Search code examples
regexpreg-match

Why is regex being lazy instead of greedy in this case?


This is a snippet of a complex regex:

/\x87([\xA6-\xBf]|\xA6\xF0\x9F)/x

Why is it stopping and returning \x87\xA6 instead of \x87\xA6\xF0\x9F

when matching against a string containing \x87\xA6\xF0\x9F ?

I thought regex was greedy by default and would try to consume the longest pattern?

Or is that only for the * and + operators?

Is there any way I can force it to look for the longest pattern? Using word boundaries is not an option in this case unfortunately.


eta: apparently it works as desired if I move the shorter pattern to the end

/\x87(\xA6\xF0\x9F|[\xA6-\xBf])/x

is it really that simple and regex is sensitive to order of the pattern?


Solution

  • I thought regex was greedy by default and would try to consume the longest pattern?

    "Greediness" refers to the preference of the quantifiers (?, *, +, etc.) for repeating more times rather than fewer. That's not exactly the same as consuming the longest substring, though of course it usually works out that way.

    The alternation operator | also has a preference: it prefers to match what's before the |, instead of what's after it. You can fix your pattern by writing:

    /\x87(\xa6\xF0\x9F|[\xa6-\xbf])/x

- _Directions for this task_:
Repeat the regex thread word for word, starting with "is it really" and going on through "out that way.".

(Records from a collection)

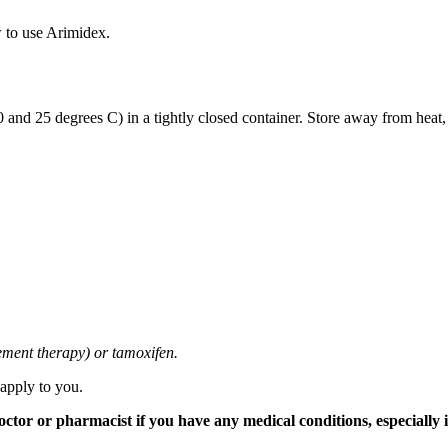
 to use Arimidex.
and 25 degrees C) in a tightly closed container. Store away from heat,
cement therapy) or tamoxifen.
 apply to you.
tor or pharmacist if you have any medical conditions, especially if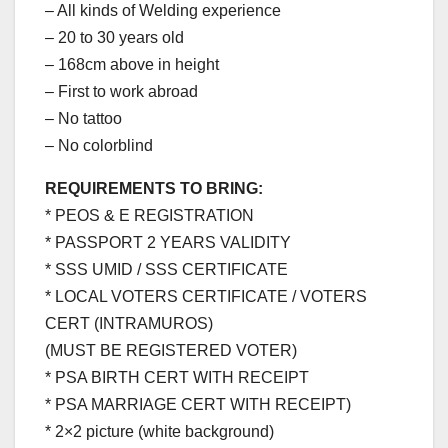
– All kinds of Welding experience
– 20 to 30 years old
– 168cm above in height
– First to work abroad
– No tattoo
– No colorblind
REQUIREMENTS TO BRING:
* PEOS & E REGISTRATION
* PASSPORT 2 YEARS VALIDITY
* SSS UMID / SSS CERTIFICATE
* LOCAL VOTERS CERTIFICATE / VOTERS
CERT (INTRAMUROS)
(MUST BE REGISTERED VOTER)
* PSA BIRTH CERT WITH RECEIPT
* PSA MARRIAGE CERT WITH RECEIPT)
* 2×2 picture (white background)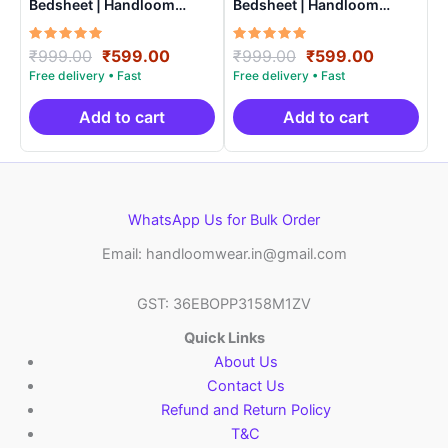
Bedsheet | Handloom
Bedsheet | Handloom
Cotton -ISB007
Cotton -ISB0016
Rated
Original
Current
Rated
Original
Current
₹
999.00
₹
599.00
₹
999.00
₹
599.00
5.00
5.00
price
price
price
price
out of 5
out of 5
was:
is:
was:
is:
₹999.00.
₹599.00.
₹999.00.
₹599.00.
Add to cart
Add to cart
WhatsApp Us for Bulk Order
Email: handloomwear.in@gmail.com
GST: 36EBOPP3158M1ZV
Quick Links
About Us
Contact Us
Refund and Return Policy
T&C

- _Task solution_:
is it really that simple and regex is sensitive to order of the pattern?


Solution

  • I thought regex was greedy by default and would try to consume the longest pattern?

    "Greediness" refers to the preference of the quantifiers (?, *, +, etc.) for repeating more times rather than fewer. That's not exactly the same as consuming the longest substring, though of course it usually works out that way.